“Alla fine della notte” di Neffa

Neffa, dopo tre anni di assenza dalle classifiche, torna con un nuovo lavoro dove le sue varie ed eclettiche passioni musicali creano un ottimo sound pronto a spopolare in questo estivo airplay radiofonico. “Alla fine della notte”, album post-crisi creativa, è un concentrato di R’n’B, jazz, rock e pop raffinato. Il ‘sound man’ italiano, si diverte con la musica e fa divertire anche chi lo ascolta.

“Tanta luce”, brano che apre il cd, crea un’inaspettata atmosfera gospel, dove gli accordi delle tastiere e i cori trascinano inevitabilmente allo schioccare ritmico delle dita. Ottimo è il risultato che ci porta dopo pochi secondi a “Il mondo nuovo”, primo singolo estratto dall’album, brano-cantilena dove l’insinuante suono degli archi in stile prettamente gitano sfociano in una costruzione ritmica coinvolgente e misteriosa.

La malinconia e la parte intima di Giovanni Pellino, che è alla base della forza creativa riscoperta in questi tre anni di assenza dai riflettori, è visibile nel brano più soul dell’album: “Senza ali”. Ma il percorso che ci porta pian piano ‘alla fine della notte’, è solo agli inizi: il blues de “La notte”, le sonorità vintage di “Blu” e il pop rock di “Tu non mi manchi” sono angoli nascosti in un percorso musicale mai banale. La positività ritrovata (forse a Formentera, dove il musicista si era ritirato) viene orgogliosamente cantata in “Cambierà”, brano che ha tutte le carte in regola per essere il prossimo singolo.

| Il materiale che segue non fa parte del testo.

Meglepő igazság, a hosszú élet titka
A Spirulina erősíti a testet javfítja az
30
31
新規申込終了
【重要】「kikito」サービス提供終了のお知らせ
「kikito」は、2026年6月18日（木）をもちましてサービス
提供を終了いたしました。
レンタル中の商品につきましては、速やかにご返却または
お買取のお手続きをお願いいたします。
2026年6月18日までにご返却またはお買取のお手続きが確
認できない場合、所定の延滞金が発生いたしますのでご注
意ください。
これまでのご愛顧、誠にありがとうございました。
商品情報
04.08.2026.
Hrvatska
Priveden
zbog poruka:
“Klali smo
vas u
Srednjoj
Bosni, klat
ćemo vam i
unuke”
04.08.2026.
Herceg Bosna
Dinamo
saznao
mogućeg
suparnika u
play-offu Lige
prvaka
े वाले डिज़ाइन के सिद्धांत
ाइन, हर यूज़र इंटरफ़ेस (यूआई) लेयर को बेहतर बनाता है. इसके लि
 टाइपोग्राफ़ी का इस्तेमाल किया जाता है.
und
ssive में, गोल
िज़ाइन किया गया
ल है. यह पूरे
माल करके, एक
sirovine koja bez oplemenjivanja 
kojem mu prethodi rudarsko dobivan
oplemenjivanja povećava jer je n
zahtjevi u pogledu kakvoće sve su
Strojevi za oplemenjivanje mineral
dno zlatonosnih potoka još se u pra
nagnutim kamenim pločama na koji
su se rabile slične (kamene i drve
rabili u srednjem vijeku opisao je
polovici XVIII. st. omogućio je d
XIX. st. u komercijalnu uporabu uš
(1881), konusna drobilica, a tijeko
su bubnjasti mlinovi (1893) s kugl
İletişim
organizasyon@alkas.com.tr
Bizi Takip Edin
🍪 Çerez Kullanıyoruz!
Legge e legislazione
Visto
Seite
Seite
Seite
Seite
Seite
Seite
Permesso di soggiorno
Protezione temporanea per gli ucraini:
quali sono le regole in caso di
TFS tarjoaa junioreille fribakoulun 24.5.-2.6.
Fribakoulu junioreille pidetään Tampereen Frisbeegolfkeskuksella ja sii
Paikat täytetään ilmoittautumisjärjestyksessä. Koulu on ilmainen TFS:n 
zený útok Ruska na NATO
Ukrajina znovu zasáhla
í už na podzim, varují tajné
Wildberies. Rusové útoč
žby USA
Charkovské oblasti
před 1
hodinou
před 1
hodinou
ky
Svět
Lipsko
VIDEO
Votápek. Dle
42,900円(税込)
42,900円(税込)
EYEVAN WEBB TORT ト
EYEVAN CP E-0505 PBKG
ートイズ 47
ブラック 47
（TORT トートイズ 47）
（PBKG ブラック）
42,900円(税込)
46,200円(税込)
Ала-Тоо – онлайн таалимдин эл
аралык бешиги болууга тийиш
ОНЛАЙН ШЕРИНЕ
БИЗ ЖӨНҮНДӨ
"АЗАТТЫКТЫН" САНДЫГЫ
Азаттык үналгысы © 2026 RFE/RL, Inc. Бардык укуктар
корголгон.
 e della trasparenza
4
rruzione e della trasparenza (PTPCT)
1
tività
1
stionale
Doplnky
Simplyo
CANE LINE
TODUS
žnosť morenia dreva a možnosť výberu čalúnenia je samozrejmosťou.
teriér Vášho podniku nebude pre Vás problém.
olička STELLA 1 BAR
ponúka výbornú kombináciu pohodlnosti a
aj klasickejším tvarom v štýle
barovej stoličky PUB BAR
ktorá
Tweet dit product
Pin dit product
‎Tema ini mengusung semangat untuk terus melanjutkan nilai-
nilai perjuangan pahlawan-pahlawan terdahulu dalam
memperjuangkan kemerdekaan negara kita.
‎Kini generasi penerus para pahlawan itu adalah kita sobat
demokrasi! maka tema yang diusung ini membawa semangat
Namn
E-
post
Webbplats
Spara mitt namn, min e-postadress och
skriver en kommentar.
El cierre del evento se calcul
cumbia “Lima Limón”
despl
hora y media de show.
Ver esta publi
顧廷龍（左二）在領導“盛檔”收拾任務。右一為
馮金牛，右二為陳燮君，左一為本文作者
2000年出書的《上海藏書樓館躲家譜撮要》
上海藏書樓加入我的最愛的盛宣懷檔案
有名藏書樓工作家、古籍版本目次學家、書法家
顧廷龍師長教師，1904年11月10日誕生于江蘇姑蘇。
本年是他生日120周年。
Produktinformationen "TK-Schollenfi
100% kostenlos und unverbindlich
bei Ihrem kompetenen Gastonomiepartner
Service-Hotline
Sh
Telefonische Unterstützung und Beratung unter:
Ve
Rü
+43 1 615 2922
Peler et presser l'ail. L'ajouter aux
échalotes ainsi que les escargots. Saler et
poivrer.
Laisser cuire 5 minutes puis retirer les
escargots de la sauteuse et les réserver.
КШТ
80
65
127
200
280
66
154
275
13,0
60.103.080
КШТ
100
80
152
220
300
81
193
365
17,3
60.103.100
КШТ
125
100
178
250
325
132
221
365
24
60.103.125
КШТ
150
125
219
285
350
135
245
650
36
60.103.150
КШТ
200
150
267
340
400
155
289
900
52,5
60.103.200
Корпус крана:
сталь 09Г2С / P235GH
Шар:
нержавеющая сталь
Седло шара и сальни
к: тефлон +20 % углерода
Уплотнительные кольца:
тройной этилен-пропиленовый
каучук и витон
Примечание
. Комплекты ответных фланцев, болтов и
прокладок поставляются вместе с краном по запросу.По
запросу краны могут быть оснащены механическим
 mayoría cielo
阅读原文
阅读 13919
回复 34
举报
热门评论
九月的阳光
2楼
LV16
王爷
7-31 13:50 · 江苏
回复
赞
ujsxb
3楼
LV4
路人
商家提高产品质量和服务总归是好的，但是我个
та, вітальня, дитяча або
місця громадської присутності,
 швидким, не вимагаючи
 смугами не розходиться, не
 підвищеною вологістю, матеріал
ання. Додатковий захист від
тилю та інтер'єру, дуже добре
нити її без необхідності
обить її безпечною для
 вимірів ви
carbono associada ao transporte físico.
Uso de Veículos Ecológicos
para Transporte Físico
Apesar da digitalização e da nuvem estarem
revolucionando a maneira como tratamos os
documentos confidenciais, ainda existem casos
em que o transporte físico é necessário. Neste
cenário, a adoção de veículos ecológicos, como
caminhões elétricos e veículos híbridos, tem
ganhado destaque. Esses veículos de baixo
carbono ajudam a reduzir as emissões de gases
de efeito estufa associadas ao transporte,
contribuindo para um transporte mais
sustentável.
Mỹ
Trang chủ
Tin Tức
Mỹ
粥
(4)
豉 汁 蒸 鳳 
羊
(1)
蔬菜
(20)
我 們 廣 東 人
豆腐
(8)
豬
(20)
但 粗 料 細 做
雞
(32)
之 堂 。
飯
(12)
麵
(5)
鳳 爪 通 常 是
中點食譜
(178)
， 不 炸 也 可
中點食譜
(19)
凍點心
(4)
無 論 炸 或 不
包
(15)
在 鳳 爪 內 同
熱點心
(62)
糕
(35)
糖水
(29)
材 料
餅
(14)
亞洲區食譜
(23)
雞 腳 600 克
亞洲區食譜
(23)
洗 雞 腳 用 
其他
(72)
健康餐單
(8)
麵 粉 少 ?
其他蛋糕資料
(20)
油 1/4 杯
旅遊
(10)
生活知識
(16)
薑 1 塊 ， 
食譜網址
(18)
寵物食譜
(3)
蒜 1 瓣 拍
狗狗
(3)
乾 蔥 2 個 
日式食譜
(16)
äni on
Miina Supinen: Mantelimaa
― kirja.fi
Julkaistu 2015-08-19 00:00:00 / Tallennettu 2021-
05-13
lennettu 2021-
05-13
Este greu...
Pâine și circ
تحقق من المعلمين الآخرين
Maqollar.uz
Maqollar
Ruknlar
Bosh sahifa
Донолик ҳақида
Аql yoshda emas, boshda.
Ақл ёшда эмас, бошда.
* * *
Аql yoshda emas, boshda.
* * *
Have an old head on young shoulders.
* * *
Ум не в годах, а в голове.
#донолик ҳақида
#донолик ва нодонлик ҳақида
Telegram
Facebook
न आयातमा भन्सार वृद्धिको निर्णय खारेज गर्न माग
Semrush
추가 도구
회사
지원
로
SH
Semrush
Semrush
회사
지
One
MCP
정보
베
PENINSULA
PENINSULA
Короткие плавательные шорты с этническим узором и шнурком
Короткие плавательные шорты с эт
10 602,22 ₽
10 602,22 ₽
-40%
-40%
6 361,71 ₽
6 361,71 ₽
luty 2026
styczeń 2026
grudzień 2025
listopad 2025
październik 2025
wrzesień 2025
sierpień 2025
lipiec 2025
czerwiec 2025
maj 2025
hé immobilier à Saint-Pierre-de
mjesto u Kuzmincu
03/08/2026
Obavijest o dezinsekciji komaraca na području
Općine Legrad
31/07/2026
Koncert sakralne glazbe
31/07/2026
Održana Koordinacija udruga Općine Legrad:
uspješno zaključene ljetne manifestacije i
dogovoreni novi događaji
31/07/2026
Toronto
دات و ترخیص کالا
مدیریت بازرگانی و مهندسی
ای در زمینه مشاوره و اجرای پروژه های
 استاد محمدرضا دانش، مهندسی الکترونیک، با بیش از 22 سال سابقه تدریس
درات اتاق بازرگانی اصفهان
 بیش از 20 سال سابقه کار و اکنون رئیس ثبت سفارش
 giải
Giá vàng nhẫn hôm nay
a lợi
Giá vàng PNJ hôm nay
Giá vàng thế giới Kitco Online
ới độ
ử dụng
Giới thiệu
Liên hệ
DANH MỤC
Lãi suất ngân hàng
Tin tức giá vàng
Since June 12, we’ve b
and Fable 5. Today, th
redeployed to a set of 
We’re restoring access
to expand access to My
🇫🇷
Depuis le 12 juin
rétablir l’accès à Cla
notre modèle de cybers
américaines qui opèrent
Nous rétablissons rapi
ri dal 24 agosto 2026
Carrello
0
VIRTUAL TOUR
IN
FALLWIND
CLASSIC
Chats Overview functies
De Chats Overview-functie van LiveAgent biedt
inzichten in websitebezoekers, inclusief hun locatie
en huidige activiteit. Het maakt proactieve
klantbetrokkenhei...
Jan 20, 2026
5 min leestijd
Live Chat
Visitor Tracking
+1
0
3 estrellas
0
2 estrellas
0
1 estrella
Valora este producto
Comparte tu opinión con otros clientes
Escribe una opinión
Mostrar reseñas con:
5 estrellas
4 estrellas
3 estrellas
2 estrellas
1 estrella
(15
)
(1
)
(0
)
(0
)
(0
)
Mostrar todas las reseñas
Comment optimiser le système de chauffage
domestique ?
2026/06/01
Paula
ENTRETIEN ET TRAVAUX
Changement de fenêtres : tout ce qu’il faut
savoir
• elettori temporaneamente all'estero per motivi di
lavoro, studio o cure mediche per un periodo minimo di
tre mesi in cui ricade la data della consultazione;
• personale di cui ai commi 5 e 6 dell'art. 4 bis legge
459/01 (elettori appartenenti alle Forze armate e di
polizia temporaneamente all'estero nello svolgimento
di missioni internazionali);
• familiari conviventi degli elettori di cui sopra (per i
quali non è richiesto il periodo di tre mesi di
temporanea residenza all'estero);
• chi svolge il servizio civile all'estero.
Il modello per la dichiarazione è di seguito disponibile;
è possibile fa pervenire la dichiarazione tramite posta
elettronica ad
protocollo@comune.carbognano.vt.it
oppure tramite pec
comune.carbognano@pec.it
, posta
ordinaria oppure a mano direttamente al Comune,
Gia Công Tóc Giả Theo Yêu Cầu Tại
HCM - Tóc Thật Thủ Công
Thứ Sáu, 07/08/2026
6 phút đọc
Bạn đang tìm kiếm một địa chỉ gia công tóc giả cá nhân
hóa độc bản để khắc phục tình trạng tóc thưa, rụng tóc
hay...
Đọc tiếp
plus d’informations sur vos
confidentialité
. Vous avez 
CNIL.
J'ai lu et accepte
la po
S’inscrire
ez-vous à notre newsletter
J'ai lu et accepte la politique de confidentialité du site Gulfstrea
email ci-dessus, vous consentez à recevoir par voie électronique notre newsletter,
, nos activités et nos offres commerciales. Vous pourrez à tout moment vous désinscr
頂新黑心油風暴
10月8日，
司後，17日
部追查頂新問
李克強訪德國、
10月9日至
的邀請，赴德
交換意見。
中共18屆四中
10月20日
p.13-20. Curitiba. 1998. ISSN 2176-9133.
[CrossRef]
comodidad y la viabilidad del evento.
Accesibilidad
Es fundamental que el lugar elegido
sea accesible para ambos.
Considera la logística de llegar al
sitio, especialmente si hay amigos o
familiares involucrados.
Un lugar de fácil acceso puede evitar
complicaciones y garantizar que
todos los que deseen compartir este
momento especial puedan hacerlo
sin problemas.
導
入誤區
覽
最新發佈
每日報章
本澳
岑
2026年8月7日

Infine dalla bossa nova di “Che sarà sarà”, Neffa, anche ottimo strumentista in questo lavoro discografico, chiude con il pezzo pazzo “Tutto tu”: ironico, ballabile, squisitamente poprock, dalla brevissima durata. Un simpatico ceffone che ci consiglia di stare svegli, perché il prossimo cambiamento del camaleonte, che riconferma la sua passione per la varietà degli stili, forse è alla porte.

Tracklist:
1. Tanta Luce
2. Il Mondo Nuovo
3. Senza Ali
4. La Notte
5. Blu
6. Tu Non Mi Manchi
7. Cambierà
8. Vieni Appena Puoi
9. Che Sarà Sarà
10. Venere
11. Luna Nuova
12. Tutto Tu
Testo de “IL MONDO NUOVO”
E’ meglio la delusione vera di una gioia finta
ma quando la delusione cresce la pressione aumenta
sarà che la pioggia batte forte sulla mia finestra
sarà che alla fine della notte mi chiedo cosa resta.
Però poi arrivi tu, ti siedi dove vuoi e butti giù
la mia malinconia di vivere e tutto sembra già possibile
per me.
Preso dentro al buio che avanza, vieni tu a dare luce al mio giorno
trascinato sotto dall’onda, ho rincorso un mondo nuovo
la tua mano tesa mi è apparsa, e adesso sto risalendo
per favore non fermarti ora.
Mio padre ha visto il primo uomo andare sulla luna
e ora che è già il futuro più nessuno se ne cura
capita che mi sveglio all’alba quando l’aria è fresca
pensando alle mie illusioni di un’estate ormai persa.
Però poi arrivi tu, ti siedi dove vuoi e butti giù
la mia malinconia di vivere e tutto sembra già possibile
per me.
Preso dentro al buio che avanza, vieni tu a dare luce al
mio giorno
trascinato sotto dall’onda, ho rincorso un mondo nuovo
la tua mano tesa mi è apparsa, e adesso sto risalendo
per favore non fermarti ora.
Quasi mille miglia, più lontano io sono,
bella mia sogna, fino a quando io tornerò.
Quasi mille miglia, più lontano io sono,
bella mia sogna fino, a quando io tornerò.
Preso dentro al buio che avanza, vieni tu a dare luce al
mio giorno
trascinato sotto dall’onda, ho rincorso un mondo nuovo
la tua mano tesa mi è apparsa, e adesso sto risalendo
per favore non fermarti ora.
Preso dentro al buio che avanza,
trascinato sotto dall’onda,
la tua mano tesa mi è apparsa, e adesso sto risalendo.